Entre les maisons blanches et les murs d’espaliers, des champs de vigne, des pentes vertes descendent jusqu’à une rivière qu’on voit sortir de la nuit, elle aussi, toute moirée de bleu sombre, de vert tendre et de rose.

Et toujours la lumière du ciel qui s’agrandit, qui se rapproche.

Oh! dépêche-toi de luire, aurore maternelle; verse un peu de chaleur, et d’espoir, et de force à l’enfant exténué qui se hâte en te tendant les bras.

– Suis-je bien loin d’Étiolles? demande Jack à des terrassiers qui passent, le sac en bandoulière, par groupes muets, encore endormis.

Non, il n’est pas loin d’Étiolles; il n’a qu’à suivre la forêt, tout «drouet.»

Elle s’éveille, en ce moment, la forêt. Tout le grand rideau vert tendu au bord du chemin frissonne. Ce sont des pépiements, des roucoulements, des gazouillements qui se répondent des églantines de la haie aux chênes centenaires. Les branches se frôlent, s’abaissent sous des coups d’ailes précipités, et pendant que ce qui reste d’ombre en l’air s’évapore, que les oiseaux de nuit au vol silencieux et lourd regagnent leurs abris mystérieux, une alouette monte de la plaine, fine, les ailes tendues, s’élève par vibrations sonores, traçant ce premier sillon invisible où se rejoignent dans les beaux jours d’été, le grand calme du ciel et tous les bruits actifs de la terre.

L’enfant ne marche plus, il se traîne. Une vieille en haillons, à la figure méchante, passe, menant une chèvre. Il demande encore une fois:

«Suis-je bien loin d’Étiolles?»

La vieille le regarde d’un air féroce et lui montre un petit chemin caillouteux qui monte, étroit et raide, à la lisière de la forêt. Malgré sa lassitude, il continue sans s’arrêter. Déjà le soleil est presque chaud; l’aube de tout à l’heure est devenue un foyer d’éblouissants rayons. Jack comprend qu’il approche. Il va, courbé, chancelant, heurté aux pierres qui roulent sous ses pieds; mais il va.

Enfin, en haut, il voit un clocher qui s’élève au-dessus de toits groupés dans une masse de verdure. Allons, encore un effort. Il faut arriver jusque-là. Mais les forces lui manquent.
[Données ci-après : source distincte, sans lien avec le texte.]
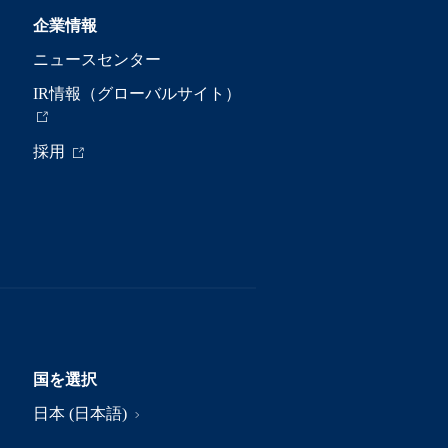
企業情報
ニュースセンター
IR情報（グローバルサイト）
採用
国を選択
日本 (日本語)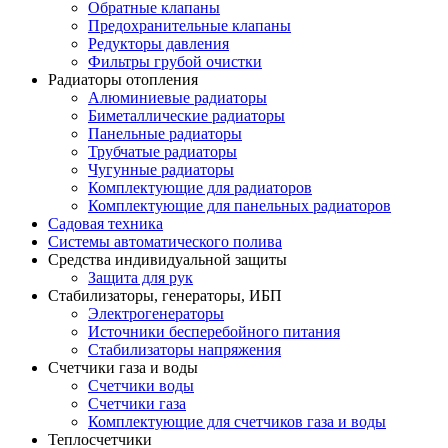
Обратные клапаны
Предохранительные клапаны
Редукторы давления
Фильтры грубой очистки
Радиаторы отопления
Алюминиевые радиаторы
Биметаллические радиаторы
Панельные радиаторы
Трубчатые радиаторы
Чугунные радиаторы
Комплектующие для радиаторов
Комплектующие для панельных радиаторов
Садовая техника
Системы автоматического полива
Средства индивидуальной защиты
Защита для рук
Стабилизаторы, генераторы, ИБП
Электрогенераторы
Источники бесперебойного питания
Стабилизаторы напряжения
Счетчики газа и воды
Счетчики воды
Счетчики газа
Комплектующие для счетчиков газа и воды
Теплосчетчики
Il s’affaisse, se relève, retombe encore, et à travers ses paupières qui battent, il entrevoit tout près de lui une petite maison chargée de vignes, de glycines en fleurs, de rosiers montants, qui la recouvrent jusqu’au faîte de son pigeonnier et de sa tourelle toute rose de briques neuves. Au-dessus de la porte, entre l’ombre flottante des lilas déjà fleuris, une inscription en lettres d’or: Parva domus, magna quies.
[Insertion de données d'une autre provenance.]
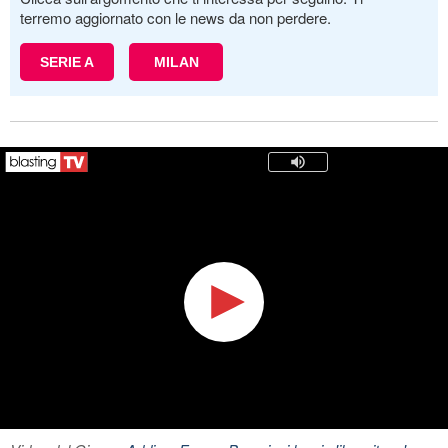
terremo aggiornato con le news da non perdere.
SERIE A
MILAN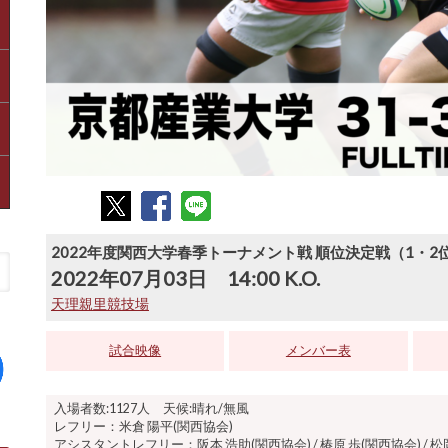
2022年度関西大学春季トーナメント戦 順位決定戦（1・2
2022年07月03日 14:00 K.O.
天理親里競技場
試合映像
メンバー表
入場者数:1127人 天候:晴れ/無風
レフリー：米倉 陽平(関西協会)
アシスタントレフリー：阪本 浩助(関西協会) / 椿原 歩(関西協会) / 松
Oh! la jolie maison tranquille, baignée de lumière blonde! Tout est encore fermé, pourtant on ne dort pas, car voici une voix de femme, fraîche et joyeuse qui se met à chanter:

Mes souliers sont rouges,

Ma mie, ma mignonne.

Cette voix, cette chanson!… Jack croit rêver. Mais les deux battants d’une persienne claquent sur le mur, et une femme apparaît, toute blanche, dans un négligé matinal, avec les cheveux en torsade et le regard étonné du réveil.

Mes souliers sont rouges,

Salut mes amours!

– Maman!… maman!… appelle Jack d’une voix faible.

La femme s’arrête, interdite, regarde, cherche une minute, éblouie par le soleil levant; puis tout à coup elle aperçoit ce petit être hâve, boueux, déchiré, expirant.

Elle pousse un grand cri: Jack!…

En un instant, elle est près de lui et, de toute la chaleur de son cœur de mère, elle réchauffe l’enfant à demi mort, glacé des terreurs, des angoisses, de tout le froid et l’ombre de sa terrible nuit.